Au choix: hormones, soja, phyto, homéopathie…
Bouffées de chaleur, sueurs nocturnes, troubles du sommeil, prise de poids, maux de tête, fatigue persistante, perte de désir sexuel, douleurs articulaires, troubles de l’humeur, sécheresse vaginale, perte de mémoire, cycles irréguliers, problèmes de concentration, jambes lourdes… Et la liste n’est pas terminée. Si toutes les femmes ne souffrent heureusement pas de tous ces symptômes à la ménopause, on ne peut pas dire que le tableau des maux qui y sont généralement associés soit rose.
Alors, comment tenter d’y remédier ?
A celles et ceux qui avancent le fait que la femme a bien vécu des siècles sans traitement, le Pr Serge Rozenberg, gynécologue au CHU Saint-Pierre, rétorque : "Oui, mais l’espérance de vie s’est considérablement allongée. Aujourd’hui, un tiers de la vie d’une femme se passe après la ménopause. Dès lors, si l’on peut apporter une solution à toutes celles qui estiment que leur qualité de vie est altérée par divers symptômes liés à ce nouvel état, pourquoi pas ? Il faut évaluer la balance risques/bénéfices et adapter le traitement dans le temps.

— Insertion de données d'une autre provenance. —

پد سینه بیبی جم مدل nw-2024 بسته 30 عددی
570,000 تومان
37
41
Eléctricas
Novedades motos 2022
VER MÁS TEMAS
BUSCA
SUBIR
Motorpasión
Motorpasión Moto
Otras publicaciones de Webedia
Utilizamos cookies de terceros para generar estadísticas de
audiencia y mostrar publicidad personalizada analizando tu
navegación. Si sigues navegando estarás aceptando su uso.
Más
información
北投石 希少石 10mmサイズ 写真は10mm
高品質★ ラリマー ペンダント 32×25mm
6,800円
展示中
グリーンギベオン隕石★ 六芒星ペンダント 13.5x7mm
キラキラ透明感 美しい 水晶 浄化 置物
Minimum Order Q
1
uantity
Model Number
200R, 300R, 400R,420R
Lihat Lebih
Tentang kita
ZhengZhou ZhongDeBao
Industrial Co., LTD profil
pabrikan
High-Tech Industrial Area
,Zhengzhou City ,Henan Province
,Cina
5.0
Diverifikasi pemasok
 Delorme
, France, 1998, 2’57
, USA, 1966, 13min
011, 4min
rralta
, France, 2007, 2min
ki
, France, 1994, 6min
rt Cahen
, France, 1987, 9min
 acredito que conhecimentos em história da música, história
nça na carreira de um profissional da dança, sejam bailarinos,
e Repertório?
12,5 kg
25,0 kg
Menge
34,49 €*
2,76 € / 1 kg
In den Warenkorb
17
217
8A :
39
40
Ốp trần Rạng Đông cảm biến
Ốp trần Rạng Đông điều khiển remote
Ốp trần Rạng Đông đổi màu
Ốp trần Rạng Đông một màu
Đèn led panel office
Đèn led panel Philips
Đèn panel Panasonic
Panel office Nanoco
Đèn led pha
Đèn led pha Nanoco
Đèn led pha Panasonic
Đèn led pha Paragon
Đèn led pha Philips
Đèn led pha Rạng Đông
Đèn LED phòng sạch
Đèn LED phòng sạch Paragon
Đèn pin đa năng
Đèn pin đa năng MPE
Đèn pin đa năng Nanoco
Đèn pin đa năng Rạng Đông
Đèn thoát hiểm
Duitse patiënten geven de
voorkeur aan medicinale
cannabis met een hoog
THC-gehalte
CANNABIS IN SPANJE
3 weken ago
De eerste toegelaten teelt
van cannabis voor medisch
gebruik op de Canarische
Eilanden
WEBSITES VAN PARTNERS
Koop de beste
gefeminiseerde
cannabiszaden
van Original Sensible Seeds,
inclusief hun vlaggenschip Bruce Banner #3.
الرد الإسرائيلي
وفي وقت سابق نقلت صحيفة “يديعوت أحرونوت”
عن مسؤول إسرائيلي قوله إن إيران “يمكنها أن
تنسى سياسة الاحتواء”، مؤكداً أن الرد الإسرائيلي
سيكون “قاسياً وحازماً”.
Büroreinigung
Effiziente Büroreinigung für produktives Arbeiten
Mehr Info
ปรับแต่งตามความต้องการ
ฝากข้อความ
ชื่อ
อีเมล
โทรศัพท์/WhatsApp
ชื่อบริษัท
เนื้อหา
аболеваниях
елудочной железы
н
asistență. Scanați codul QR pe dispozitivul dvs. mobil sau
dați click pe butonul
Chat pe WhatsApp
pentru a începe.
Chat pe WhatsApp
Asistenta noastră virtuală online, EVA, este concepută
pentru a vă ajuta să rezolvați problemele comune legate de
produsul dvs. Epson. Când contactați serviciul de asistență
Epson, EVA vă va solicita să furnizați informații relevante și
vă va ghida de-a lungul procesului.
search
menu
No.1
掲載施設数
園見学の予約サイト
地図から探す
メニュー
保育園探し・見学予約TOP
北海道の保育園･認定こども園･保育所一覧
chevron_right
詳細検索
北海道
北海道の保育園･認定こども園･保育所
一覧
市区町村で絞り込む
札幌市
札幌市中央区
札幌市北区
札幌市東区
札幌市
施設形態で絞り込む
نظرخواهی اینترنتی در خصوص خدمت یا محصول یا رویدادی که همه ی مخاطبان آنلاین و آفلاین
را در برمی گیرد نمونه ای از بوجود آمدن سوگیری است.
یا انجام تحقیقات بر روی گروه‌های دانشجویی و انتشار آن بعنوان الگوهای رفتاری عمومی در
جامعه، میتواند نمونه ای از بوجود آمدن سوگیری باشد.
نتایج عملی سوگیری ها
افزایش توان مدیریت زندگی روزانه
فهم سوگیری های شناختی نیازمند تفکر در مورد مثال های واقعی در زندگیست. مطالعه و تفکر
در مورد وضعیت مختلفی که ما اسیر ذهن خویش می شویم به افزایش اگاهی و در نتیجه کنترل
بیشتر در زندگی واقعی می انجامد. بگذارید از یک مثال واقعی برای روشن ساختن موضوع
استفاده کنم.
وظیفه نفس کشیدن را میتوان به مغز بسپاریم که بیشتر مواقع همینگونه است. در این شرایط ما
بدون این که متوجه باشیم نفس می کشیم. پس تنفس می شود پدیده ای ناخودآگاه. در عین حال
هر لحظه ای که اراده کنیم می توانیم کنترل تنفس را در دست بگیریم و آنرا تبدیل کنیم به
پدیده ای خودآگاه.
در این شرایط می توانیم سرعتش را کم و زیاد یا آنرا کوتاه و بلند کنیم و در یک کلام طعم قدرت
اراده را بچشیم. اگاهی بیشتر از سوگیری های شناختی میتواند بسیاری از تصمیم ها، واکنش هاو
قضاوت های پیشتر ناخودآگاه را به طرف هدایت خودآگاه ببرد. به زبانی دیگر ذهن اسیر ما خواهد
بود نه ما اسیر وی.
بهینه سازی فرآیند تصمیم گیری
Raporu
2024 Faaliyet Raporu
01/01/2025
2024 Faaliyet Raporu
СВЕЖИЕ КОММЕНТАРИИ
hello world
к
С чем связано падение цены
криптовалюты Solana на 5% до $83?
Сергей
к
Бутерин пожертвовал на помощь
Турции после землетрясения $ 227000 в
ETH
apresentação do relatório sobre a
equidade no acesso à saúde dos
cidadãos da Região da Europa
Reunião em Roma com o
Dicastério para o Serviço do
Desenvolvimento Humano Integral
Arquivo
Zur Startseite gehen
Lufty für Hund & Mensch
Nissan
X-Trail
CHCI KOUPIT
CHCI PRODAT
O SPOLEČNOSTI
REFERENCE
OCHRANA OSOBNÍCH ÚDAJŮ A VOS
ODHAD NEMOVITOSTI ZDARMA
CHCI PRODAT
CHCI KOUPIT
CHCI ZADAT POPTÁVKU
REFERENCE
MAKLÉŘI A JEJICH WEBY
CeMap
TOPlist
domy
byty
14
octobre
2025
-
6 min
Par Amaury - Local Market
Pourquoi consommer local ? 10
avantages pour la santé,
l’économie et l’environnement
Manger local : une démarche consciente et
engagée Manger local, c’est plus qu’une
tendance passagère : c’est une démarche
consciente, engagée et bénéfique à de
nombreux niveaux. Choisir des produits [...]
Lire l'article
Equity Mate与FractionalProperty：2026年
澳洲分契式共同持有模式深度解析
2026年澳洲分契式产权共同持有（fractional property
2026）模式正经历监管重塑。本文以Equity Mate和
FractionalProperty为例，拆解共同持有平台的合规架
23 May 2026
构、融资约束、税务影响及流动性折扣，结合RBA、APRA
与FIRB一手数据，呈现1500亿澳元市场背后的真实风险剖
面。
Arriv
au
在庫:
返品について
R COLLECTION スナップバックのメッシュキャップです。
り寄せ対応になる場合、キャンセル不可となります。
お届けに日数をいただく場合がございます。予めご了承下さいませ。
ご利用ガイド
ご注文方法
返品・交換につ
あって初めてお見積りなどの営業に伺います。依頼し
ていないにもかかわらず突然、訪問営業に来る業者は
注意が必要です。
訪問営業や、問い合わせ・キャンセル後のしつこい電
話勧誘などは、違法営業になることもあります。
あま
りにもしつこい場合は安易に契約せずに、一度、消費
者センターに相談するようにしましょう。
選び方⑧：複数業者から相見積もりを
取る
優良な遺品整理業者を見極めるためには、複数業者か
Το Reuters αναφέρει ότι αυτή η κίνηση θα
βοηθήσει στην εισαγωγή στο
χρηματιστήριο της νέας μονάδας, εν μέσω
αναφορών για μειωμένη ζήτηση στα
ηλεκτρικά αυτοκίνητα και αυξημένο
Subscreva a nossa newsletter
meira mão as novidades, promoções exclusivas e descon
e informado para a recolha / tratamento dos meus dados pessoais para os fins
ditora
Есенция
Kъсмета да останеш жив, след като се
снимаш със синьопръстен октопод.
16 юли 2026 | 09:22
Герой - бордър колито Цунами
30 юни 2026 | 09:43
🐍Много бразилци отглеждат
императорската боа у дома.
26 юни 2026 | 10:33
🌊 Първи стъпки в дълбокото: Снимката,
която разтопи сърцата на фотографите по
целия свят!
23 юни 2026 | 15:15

Quoi qu’il en soit, avec un traitement hormonal, on constate une diminution de 80 à 90 % de la fréquence, de l’intensité et de l’incidence des symptômes." (voir l’entretien ci-contre).
Les traitements hormonaux de substitution (THS) ne sont cependant pas la seule solution pour soulager les symptômes.
Taux de satisfaction
S’il faut en croire un récent sondage en ligne mené auprès de 700 femmes belges âgées de 45 à 55 ans, par Dedicated à la demande des laboratoires homéopathiques Boiron - qui viennent de lancer un nouveau médicament (*) -, près d’un tiers (29 %) des femmes souffrant de bouffées de chaleur se traitent (17 %) ou se sont traitées (12 %).
Avec un taux de satisfaction variable selon les traitements : 76 % des femmes tout à fait ou assez satisfaites pour les THS, contre 52 % pour les traitements phytothérapiques et 48 % pour ceux à base de soja.
Une bonne hygiène de vie, de l’exercice physique, de la relaxation, du yoga peuvent aussi contribuer à soulager les symptômes.
Enfin, quels que soient les traitements - allopathiques, phyto, homéo ou autre -, ne perdons pas de vue l’effet placebo : de l’ordre de 20 à 30 %, qu’on se le dise !
(*) La notice le présente comme "un médicament homéopathique traditionnellement utilisé dans les bouffées de chaleur et les troubles fonctionnels de la ménopause".